This June 8 we celebrate World Oceans Day, formally recognized by the United Nations since 1992 as a global day for humanity to celebrate the world’s oceans. Beyond the recognition of the ocean as a critical resource to our global health, it is fundamental that we recognize the impact of human activity on the ocean and the rich biodiversity that lives within. This World Oceans Day, I ask us all to face some hard truths and uncomfortable facts, from the lens of an animal that lives in a relatively small sliver of our vast ocean—the North Atlantic right whale.
From its migratory route that spans the length of the Atlantic coast from Canada to Florida, the North Atlantic right whale is often dubbed “America’s whale.” This critically endangered species lives in some of the most heavily industrialized waters in the world. A once-thriving population of tens of thousands now lies sparse, struggling for survival with only an estimated 336 individuals.
Originally hunted for their oil-rich blubber a century ago during the days of whaling, they continue to face human-driven threats to this day. In fact, research conducted between 2003 and 2018 found the cause of nearly 90% of determinable right whale deaths to be from entanglement in commercial fishing gear and unintended vessel strikes.

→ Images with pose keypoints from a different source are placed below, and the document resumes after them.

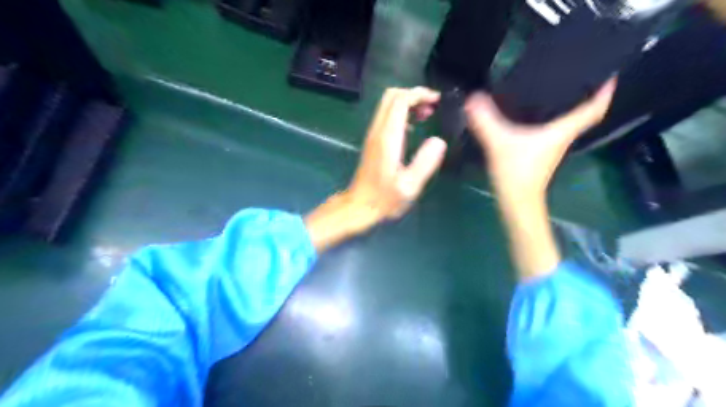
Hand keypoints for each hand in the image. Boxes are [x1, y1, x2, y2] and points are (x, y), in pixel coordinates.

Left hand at [304, 88, 448, 250]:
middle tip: (432, 106)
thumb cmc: (384, 199)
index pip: (400, 101)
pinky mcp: (373, 141)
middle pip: (391, 96)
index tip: (437, 100)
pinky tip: (414, 128)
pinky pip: (386, 116)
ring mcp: (373, 135)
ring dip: (408, 103)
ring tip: (427, 114)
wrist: (359, 206)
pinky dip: (401, 113)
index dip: (419, 94)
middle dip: (413, 94)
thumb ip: (425, 162)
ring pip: (387, 105)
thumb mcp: (409, 186)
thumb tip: (438, 141)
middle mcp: (378, 131)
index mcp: (388, 138)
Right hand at [468, 80, 613, 280]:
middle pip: (583, 113)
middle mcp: (562, 137)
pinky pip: (551, 129)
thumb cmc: (517, 172)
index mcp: (562, 131)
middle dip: (588, 93)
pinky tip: (536, 112)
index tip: (610, 72)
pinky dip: (551, 119)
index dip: (605, 91)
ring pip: (567, 122)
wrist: (516, 202)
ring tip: (559, 86)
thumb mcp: (499, 143)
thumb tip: (472, 97)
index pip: (593, 109)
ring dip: (569, 106)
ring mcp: (552, 147)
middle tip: (581, 72)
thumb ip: (485, 121)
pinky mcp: (540, 154)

Let’s start with entanglements. The ropes used in the iconic fisheries of lobstering and crabbing pose one of the biggest threats to the survival of the North Atlantic right whale. As the whales open their mouths to feed, they end up swimming and diving through a maze of these thick ropes. Once wrapped in a rope, panic sets in, resulting in them often twisting their bodies in an attempt to slip out of the rope. Unfortunately, these movements often do the opposite, wrapping their bodies even more tightly.
The effects of entanglements can persist for months or even years. The weight and drag of the gear, documented to be upwards of hundreds of pounds in many cases, impedes the whale’s ability to swim or feed freely. The impact of entanglement often results in chronic stress, which can ultimately impact their ability to reproduce. An alarming 85% of North Atlantic right whales show signs of being entangled at least once in their lifetimes. Thankfully, this is completely avoidable. We know how to remove this threat.
Getting rope out of the water is the first step. Transitioning fixed gear fisheries to “ropeless” on-demand fishing gear—a technology that removes the need for vertical lines in the water, except during the moment of active retrieval, is critical during certain times of the year when entanglement risk is the greatest. The acoustic technology needed for this gear has been around for years—we know it works—and we know how to adapt it for the various fisheries. The use of this gear in state and federal waters requires special permits. Thus, we need updated regulations to remove potential barriers for this process. And critically, we need to address the cost to fishermen of implementing ropeless gear. It currently carries a high price tag that is unrealistic for many fishermen to adopt.
There is hope though. The Coexistence Act of 2022 would authorize USD $15M annually over the next decade to support research and development grants for projects designed to significantly reduce the impacts of human activities on North Atlantic right whales.
Now, let’s turn to vessel strikes. Right whales are notoriously slow, often swimming just beneath the surface of the water, making them hard to see. This is especially true when there are waves. Collisions with whales often result in significant injuries, if not immediate death, as well as substantial damage to the vessel. Seasonal speed restrictions of 10–knots have been implemented in some critical habitat areas and have proven to reduce the occurrence and severity of collisions, but much more can be done. Citizen science apps like Whale Alert put the power to save whales, dolphins, and other marine mammals in your hands.
What else can we do?
We can continue on this critical path of working together. Collaboration between governments, scientists, NGOs, and industry, supported by informed consumers who recognize that species that may be out of sight but are never out of mind—this is key to a sustainable future for right whales. IFAW has chosen this path as it looks for a collaborative long-term solution. As they stand now, the numbers for North Atlantic right whales are sobering, the outlook ominous. But we are committed to turning this situation around.
Thankfully, there are some glimmers of hope as we welcome World Oceans Day this year—15 to be exact. During the most recent calving season, 15 new right whale calves were born. A reassuring sign, but by no means a guarantee of species recovery. The situation remains tenuous. Some say even dubious, but we’re not going to give up.
This World Oceans Day, we urge a renewed commitment to the North Atlantic right whale, addressing without hesitation one of the most pressing conservation challenges of our time. To save this species from the brink of extinction, while also preserving the cultural heritage of the fishing industry, we must implement 21st century technology and make our voices heard in Congress. Together we can create long-term change.